- _TASK STATEMENT_: Print the line that contains "[dɪˈsɜ:n; 美 -ˈsɜ:rn]" and every line that follows it in the data below, ending with the final line; include nothing else.

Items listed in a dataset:
=== Begin Enclosure ===

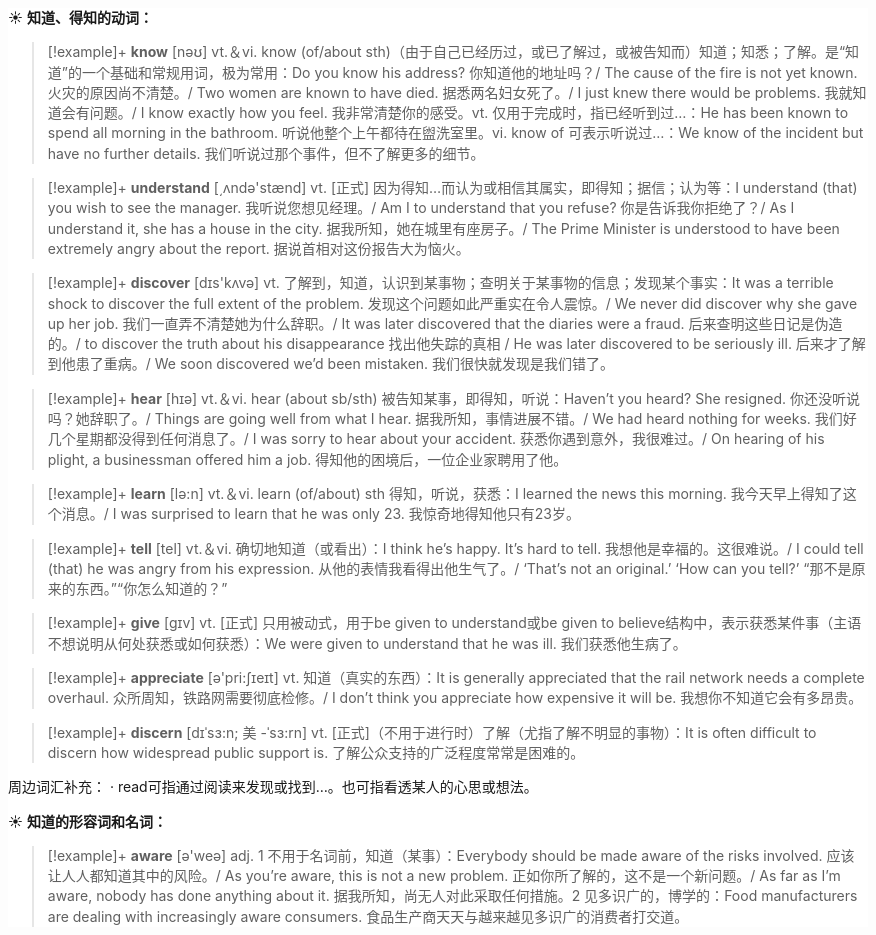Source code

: ☀ <span class="category">**知道、得知的动词：**</span>
>[!example]+ <span class="vocabulary">**know**</span> [nəʊ] 
> <span class="definition">vt.＆vi. know (of/about sth)（由于自己已经历过，或已了解过，或被告知而）知道；知悉；了解。是“知道”的一个基础和常规用词，极为常用：</span>Do you know his address? 你知道他的地址吗？/ The cause of the fire is not yet known. 火灾的原因尚不清楚。/ Two women are known to have died. 据悉两名妇女死了。/ I just knew there would be problems. 我就知道会有问题。/ I know exactly how you feel. 我非常清楚你的感受。<span class="definition">vt. 仅用于完成时，指已经听到过…：</span>He has been known to spend all morning in the bathroom. 听说他整个上午都待在盥洗室里。<span class="definition">vi. know of 可表示听说过…：</span>We know of the incident but have no further details. 我们听说过那个事件，但不了解更多的细节。

>[!example]+ <span class="vocabulary">**understand**</span> [͵ʌndə'stænd] 
> <span class="definition">vt. [正式] 因为得知…而认为或相信其属实，即得知；据信；认为等：</span>I understand (that) you wish to see the manager. 我听说您想见经理。/ Am I to understand that you refuse? 你是告诉我你拒绝了？/ As I understand it, she has a house in the city. 据我所知，她在城里有座房子。/ The Prime Minister is understood to have been extremely angry about the report. 据说首相对这份报告大为恼火。

>[!example]+ <span class="vocabulary">**discover**</span> [dɪs'kʌvə] 
> <span class="definition">vt. 了解到，知道，认识到某事物；查明关于某事物的信息；发现某个事实：</span>It was a terrible shock to discover the full extent of the problem. 发现这个问题如此严重实在令人震惊。/ We never did discover why she gave up her job. 我们一直弄不清楚她为什么辞职。/ It was later discovered that the diaries were a fraud. 后来查明这些日记是伪造的。/ to discover the truth about his disappearance 找出他失踪的真相 / He was later discovered to be seriously ill. 后来才了解到他患了重病。/ We soon discovered we’d been mistaken. 我们很快就发现是我们错了。

>[!example]+ <span class="vocabulary">**hear**</span> [hɪə] 
> <span class="definition">vt.＆vi. hear (about sb/sth) 被告知某事，即得知，听说：</span>Haven’t you heard? She resigned. 你还没听说吗？她辞职了。/ Things are going well from what I hear. 据我所知，事情进展不错。/ We had heard nothing for weeks. 我们好几个星期都没得到任何消息了。/ I was sorry to hear about your accident. 获悉你遇到意外，我很难过。/ On hearing of his plight, a businessman offered him a job. 得知他的困境后，一位企业家聘用了他。

>[!example]+ <span class="vocabulary">**learn**</span> [lə:n] 
> <span class="definition">vt.＆vi. learn (of/about) sth 得知，听说，获悉：</span>I learned the news this morning. 我今天早上得知了这个消息。/ I was surprised to learn that he was only 23. 我惊奇地得知他只有23岁。

>[!example]+ <span class="vocabulary">**tell**</span> [tel] 
> <span class="definition">vt.＆vi. 确切地知道（或看出）：</span>I think he’s happy. It’s hard to tell. 我想他是幸福的。这很难说。/ I could tell (that) he was angry from his expression. 从他的表情我看得出他生气了。/ ‘That’s not an original.’ ‘How can you tell?’ “那不是原来的东西。”“你怎么知道的？”

>[!example]+ <span class="vocabulary">**give**</span> [ɡɪv] 
> <span class="definition">vt. [正式] 只用被动式，用于be given to understand或be given to believe结构中，表示获悉某件事（主语不想说明从何处获悉或如何获悉）：</span>We were given to understand that he was ill. 我们获悉他生病了。

>[!example]+ <span class="vocabulary">**appreciate**</span> [ə'pri:ʃɪeɪt] 
> <span class="definition">vt. 知道（真实的东西）：</span>It is generally appreciated that the rail network needs a complete overhaul. 众所周知，铁路网需要彻底检修。/ I don’t think you appreciate how expensive it will be. 我想你不知道它会有多昂贵。
           
>[!example]+ <span class="vocabulary">**discern**</span> [dɪˈsɜ:n; 美 -ˈsɜ:rn]
> <span class="definition">vt. [正式]（不用于进行时）了解（尤指了解不明显的事物）：</span>It is often difficult to discern how widespread public support is. 了解公众支持的广泛程度常常是困难的。

周边词汇补充：
· read可指通过阅读来发现或找到…。也可指看透某人的心思或想法。

☀ <span class="category">**知道的形容词和名词：**</span>
>[!example]+ <span class="vocabulary">**aware**</span> [ə'weə] 
> <span class="definition">adj. 1 不用于名词前，知道（某事）：</span>Everybody should be made aware of the risks involved. 应该让人人都知道其中的风险。/ As you’re aware, this is not a new problem. 正如你所了解的，这不是一个新问题。/ As far as I’m aware, nobody has done anything about it. 据我所知，尚无人对此采取任何措施。<span class="definition">2 见多识广的，博学的：</span>Food manufacturers are dealing with increasingly aware consumers. 食品生产商天天与越来越见多识广的消费者打交道。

=== End Enclosure ===

- _THE ANSWER_:
>[!example]+ <span class="vocabulary">**discern**</span> [dɪˈsɜ:n; 美 -ˈsɜ:rn]
> <span class="definition">vt. [正式]（不用于进行时）了解（尤指了解不明显的事物）：</span>It is often difficult to discern how widespread public support is. 了解公众支持的广泛程度常常是困难的。

周边词汇补充：
· read可指通过阅读来发现或找到…。也可指看透某人的心思或想法。

☀ <span class="category">**知道的形容词和名词：**</span>
>[!example]+ <span class="vocabulary">**aware**</span> [ə'weə] 
> <span class="definition">adj. 1 不用于名词前，知道（某事）：</span>Everybody should be made aware of the risks involved. 应该让人人都知道其中的风险。/ As you’re aware, this is not a new problem. 正如你所了解的，这不是一个新问题。/ As far as I’m aware, nobody has done anything about it. 据我所知，尚无人对此采取任何措施。<span class="definition">2 见多识广的，博学的：</span>Food manufacturers are dealing with increasingly aware consumers. 食品生产商天天与越来越见多识广的消费者打交道。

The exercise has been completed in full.